▶ What is needed:
All of the entries below are to be retyped exactly.

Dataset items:
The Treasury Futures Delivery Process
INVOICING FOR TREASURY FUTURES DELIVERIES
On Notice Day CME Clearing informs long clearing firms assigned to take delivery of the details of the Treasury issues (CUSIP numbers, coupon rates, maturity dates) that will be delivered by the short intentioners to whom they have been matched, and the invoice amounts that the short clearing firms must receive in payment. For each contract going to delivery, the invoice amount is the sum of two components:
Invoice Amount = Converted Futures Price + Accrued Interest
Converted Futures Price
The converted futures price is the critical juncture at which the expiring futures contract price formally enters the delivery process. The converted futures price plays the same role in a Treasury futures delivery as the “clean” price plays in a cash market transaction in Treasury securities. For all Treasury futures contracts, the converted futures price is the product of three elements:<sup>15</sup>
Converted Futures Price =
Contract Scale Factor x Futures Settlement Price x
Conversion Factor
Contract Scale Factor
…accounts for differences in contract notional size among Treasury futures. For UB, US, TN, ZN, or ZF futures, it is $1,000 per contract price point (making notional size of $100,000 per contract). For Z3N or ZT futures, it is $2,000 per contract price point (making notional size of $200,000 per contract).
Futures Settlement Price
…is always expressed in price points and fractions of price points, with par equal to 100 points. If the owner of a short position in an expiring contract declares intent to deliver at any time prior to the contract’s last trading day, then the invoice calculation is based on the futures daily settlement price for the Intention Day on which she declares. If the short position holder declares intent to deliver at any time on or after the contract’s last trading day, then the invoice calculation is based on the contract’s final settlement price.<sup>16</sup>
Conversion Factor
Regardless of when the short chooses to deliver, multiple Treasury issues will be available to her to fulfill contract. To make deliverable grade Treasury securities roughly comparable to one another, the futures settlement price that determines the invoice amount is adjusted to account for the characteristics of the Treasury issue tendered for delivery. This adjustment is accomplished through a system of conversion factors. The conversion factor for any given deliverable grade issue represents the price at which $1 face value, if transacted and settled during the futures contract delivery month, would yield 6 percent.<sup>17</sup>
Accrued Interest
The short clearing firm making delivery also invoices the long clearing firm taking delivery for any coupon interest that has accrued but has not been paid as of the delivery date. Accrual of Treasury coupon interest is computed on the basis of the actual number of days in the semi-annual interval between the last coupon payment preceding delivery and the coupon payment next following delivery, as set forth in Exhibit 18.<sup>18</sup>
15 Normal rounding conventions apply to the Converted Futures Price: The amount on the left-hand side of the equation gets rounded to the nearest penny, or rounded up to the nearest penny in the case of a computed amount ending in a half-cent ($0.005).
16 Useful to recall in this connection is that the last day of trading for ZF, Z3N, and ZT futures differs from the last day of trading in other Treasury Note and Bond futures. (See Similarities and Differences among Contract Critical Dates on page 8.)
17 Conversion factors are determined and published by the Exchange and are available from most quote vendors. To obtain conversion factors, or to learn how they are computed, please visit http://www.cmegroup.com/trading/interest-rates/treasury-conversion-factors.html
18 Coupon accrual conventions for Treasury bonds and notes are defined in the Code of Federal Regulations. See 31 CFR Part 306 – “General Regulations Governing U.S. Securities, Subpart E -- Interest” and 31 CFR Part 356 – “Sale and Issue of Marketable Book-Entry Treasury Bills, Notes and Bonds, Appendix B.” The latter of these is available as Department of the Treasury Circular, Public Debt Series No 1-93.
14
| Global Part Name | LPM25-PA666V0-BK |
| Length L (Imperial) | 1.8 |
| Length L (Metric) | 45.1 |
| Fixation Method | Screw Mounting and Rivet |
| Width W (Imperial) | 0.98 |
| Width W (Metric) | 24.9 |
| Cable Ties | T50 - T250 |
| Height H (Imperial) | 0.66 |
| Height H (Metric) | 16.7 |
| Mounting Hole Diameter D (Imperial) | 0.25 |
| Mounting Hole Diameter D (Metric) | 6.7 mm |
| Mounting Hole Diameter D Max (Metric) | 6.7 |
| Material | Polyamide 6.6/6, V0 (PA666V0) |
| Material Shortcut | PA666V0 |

▶ Solution:
The Treasury Futures Delivery Process
INVOICING FOR TREASURY FUTURES DELIVERIES
On Notice Day CME Clearing informs long clearing firms assigned to take delivery of the details of the Treasury issues (CUSIP numbers, coupon rates, maturity dates) that will be delivered by the short intentioners to whom they have been matched, and the invoice amounts that the short clearing firms must receive in payment. For each contract going to delivery, the invoice amount is the sum of two components:
Invoice Amount = Converted Futures Price + Accrued Interest
Converted Futures Price
The converted futures price is the critical juncture at which the expiring futures contract price formally enters the delivery process. The converted futures price plays the same role in a Treasury futures delivery as the “clean” price plays in a cash market transaction in Treasury securities. For all Treasury futures contracts, the converted futures price is the product of three elements:<sup>15</sup>
Converted Futures Price =
Contract Scale Factor x Futures Settlement Price x
Conversion Factor
Contract Scale Factor
…accounts for differences in contract notional size among Treasury futures. For UB, US, TN, ZN, or ZF futures, it is $1,000 per contract price point (making notional size of $100,000 per contract). For Z3N or ZT futures, it is $2,000 per contract price point (making notional size of $200,000 per contract).
Futures Settlement Price
…is always expressed in price points and fractions of price points, with par equal to 100 points. If the owner of a short position in an expiring contract declares intent to deliver at any time prior to the contract’s last trading day, then the invoice calculation is based on the futures daily settlement price for the Intention Day on which she declares. If the short position holder declares intent to deliver at any time on or after the contract’s last trading day, then the invoice calculation is based on the contract’s final settlement price.<sup>16</sup>
Conversion Factor
Regardless of when the short chooses to deliver, multiple Treasury issues will be available to her to fulfill contract. To make deliverable grade Treasury securities roughly comparable to one another, the futures settlement price that determines the invoice amount is adjusted to account for the characteristics of the Treasury issue tendered for delivery. This adjustment is accomplished through a system of conversion factors. The conversion factor for any given deliverable grade issue represents the price at which $1 face value, if transacted and settled during the futures contract delivery month, would yield 6 percent.<sup>17</sup>
Accrued Interest
The short clearing firm making delivery also invoices the long clearing firm taking delivery for any coupon interest that has accrued but has not been paid as of the delivery date. Accrual of Treasury coupon interest is computed on the basis of the actual number of days in the semi-annual interval between the last coupon payment preceding delivery and the coupon payment next following delivery, as set forth in Exhibit 18.<sup>18</sup>
15 Normal rounding conventions apply to the Converted Futures Price: The amount on the left-hand side of the equation gets rounded to the nearest penny, or rounded up to the nearest penny in the case of a computed amount ending in a half-cent ($0.005).
16 Useful to recall in this connection is that the last day of trading for ZF, Z3N, and ZT futures differs from the last day of trading in other Treasury Note and Bond futures. (See Similarities and Differences among Contract Critical Dates on page 8.)
17 Conversion factors are determined and published by the Exchange and are available from most quote vendors. To obtain conversion factors, or to learn how they are computed, please visit http://www.cmegroup.com/trading/interest-rates/treasury-conversion-factors.html
18 Coupon accrual conventions for Treasury bonds and notes are defined in the Code of Federal Regulations. See 31 CFR Part 306 – “General Regulations Governing U.S. Securities, Subpart E -- Interest” and 31 CFR Part 356 – “Sale and Issue of Marketable Book-Entry Treasury Bills, Notes and Bonds, Appendix B.” The latter of these is available as Department of the Treasury Circular, Public Debt Series No 1-93.
14
| Global Part Name | LPM25-PA666V0-BK |
| Length L (Imperial) | 1.8 |
| Length L (Metric) | 45.1 |
| Fixation Method | Screw Mounting and Rivet |
| Width W (Imperial) | 0.98 |
| Width W (Metric) | 24.9 |
| Cable Ties | T50 - T250 |
| Height H (Imperial) | 0.66 |
| Height H (Metric) | 16.7 |
| Mounting Hole Diameter D (Imperial) | 0.25 |
| Mounting Hole Diameter D (Metric) | 6.7 mm |
| Mounting Hole Diameter D Max (Metric) | 6.7 |
| Material | Polyamide 6.6/6, V0 (PA666V0) |
| Material Shortcut | PA666V0 |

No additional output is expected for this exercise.